Acceptance is Key-How to Tame the Desperate Longing for More
Some say addiction is a societal disease- tied to the act of endless consumption; never enough; more, more, more. This notion that if I could just get more I would find Nirvana, or at least feel better, shows a lack of acceptance. And for addicts and alcoholics, it can be even more enticing because we often feel powerless over our feelings, and have tied our power to survive them with certain substances.
In reality, we can access a lot of power in the simple act of acceptance acknowledging that it could be ok, just as it is. Finding the power to accept even the most unacceptable aspects of our reality is truly liberating. Acceptance allows us to relax enough to allow our feelings to pass, especially over time, with more and more practice. So how can we use this simple idea, for the sake of allowing more well-being, contentment, and freedom to grow?
I’ll explore a few possible answers to this question, along with some reasons why this can be such a beneficial concept to explore.
The lure of finding something external to fix our feelings/life circumstances is seductive. Who doesn’t want to feel bliss or contentment at the drop of a hat? And initially, substances do enable that instant bliss to surface. How can sobriety compete with this instantaneous shift in feelings?

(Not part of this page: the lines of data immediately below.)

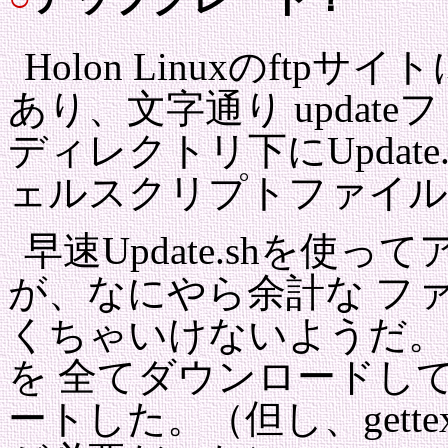
Holon Linuxのftp
あり、文字通り update
ディレクトリ下にUpdat
ェルスクリプトファイル
早速Update.shを使
が、なにやら余計な フ
くちゃいけないようだ。
を 全てダウンロードして、r
ートした。（但し、gettex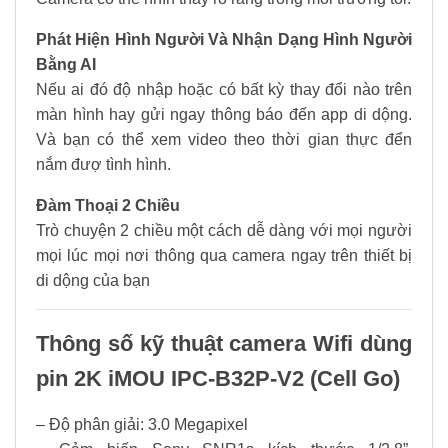
Phát Hiện Hình Người Và Nhận Dạng Hình Người
Bằng AI
Nếu ai đó độ nhập hoặc có bất kỳ thay đổi nào trên
màn hình hay gửi ngay thông báo đến app di dộng.
Và bạn có thể xem video theo thời gian thực đển
nắm đượ tình hình.
Đàm Thoại 2 Chiều
Trò chuyện 2 chiều một cách dễ dàng với mọi người
mọi lúc mọi nơi thông qua camera ngay trên thiết bị
di dộng của bạn
Thông số kỹ thuật camera Wifi dùng
pin 2K iMOU IPC-B32P-V2 (Cell Go)
– Độ phân giải: 3.0 Megapixel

Well, What if we came to understand that, not only is this bliss, or rise in positive feelings, possible to experience in recovery, but that continuous growth in the natural evolution of well-being is natural?
What we think we are fighting against in times of craving more, is actually well-being. We fight the well-being with thoughts of lack, or self-deprecation and resistance to what is. The fight is not against evil, or moral discrepancy, it is against the flow of expansion. And the bridge between any sort of obsession with lack and the next step towards allowing all that we are becoming is acceptance. So much of what we have to learn, to live in peace without the use of substances, is to allow; receive blessings, go with the flow, re-learn the nature of our environment as a friendly serving one, not a hostile attacking reality, like the one we have been accustomed to living in.
So, how exactly does one learn to go with the flow- to float, as opposed to struggle? How can we take the slogan “the struggle is real” and adjust that to a more liberating possibility: That, though the experience of struggle is real, the struggle is optional, especially as time goes by, as we practice acceptance?
Here are a few steps to consider in strengthening the practice of acceptance:
1. Pause
There is a place in the Big Book of AA, p. 86 that reads “I pause when agitated or doubtful, and wait for the right thought or action to come.” A nice piece of wisdom from someone who was successfully living a life in recovery. The pause is a first step towards allowing all that is present in a particular experience, to be what it is. We think change will bring us more acceptance, but truly it is the acceptance that allows for the evolution of all that we desire to manifest.
2. Breathe
Breath is a powerful catalyst for letting go of analysis. So much of our resistance to accepting, comes in the form of obsession, that addictive tendency to cling to ideas, however uncomfortable or negatively focused they may be, simply because it is a habit. We get to learn in recovery how to transform habits through creating new ones. Read more about breath, and its transformative power here.
3. Remember
Remember that we are more- more than physical, more than intellectual. Remember the feeling of something more, something permeating all of life, that is unwavering, solid, and with us at all times, even if just a consistent heartbeat is all that you can summon for this concept. There is a force of life existing independent of our personal conscious attention, consistently through all aspects of experience. Remember the constant of this being-ness. This will help release resistance to accepting parts of our experience and bring us into the energy of allowing all that is to flow.
4. And lastly, remember that everything changes, everything is always evolving, expanding, and transmuting.
Acceptance is getting to the truth that nothing is permanent, so all that is truly accepted does not stay how it is accepted, it transforms into something different, something easier to accept. By not clinging to the resistance of reality, we allow it to change and evolve. When we practice acceptance, we get better, we become more practiced in this art of allowing, and all of life comes to provide evidence of the growing ease of this skill, by producing aspects of reality that are, in essence, easier to accept.
It’s sort of a “which comes first, the chicken or the egg?” scenario. It depends on where you are in your journey; do you hold a chicken or do you hold an egg? Do you hold easy to-accept circumstances, or did they become easy to accept with the growing practice of acceptance? The latter can offer some freedom, especially for addicts entering a new world of expansion. We can let go of fighting negative aspects; let what surfaces, in the process of recovery, be what it is; and begin to grow the freedom, rather than the fight.
In the simple beauty of letting things be, sinking into a heart space- a surrendered space- we can find the power of our surrender to transform our manifested reality and create a new life in freedom.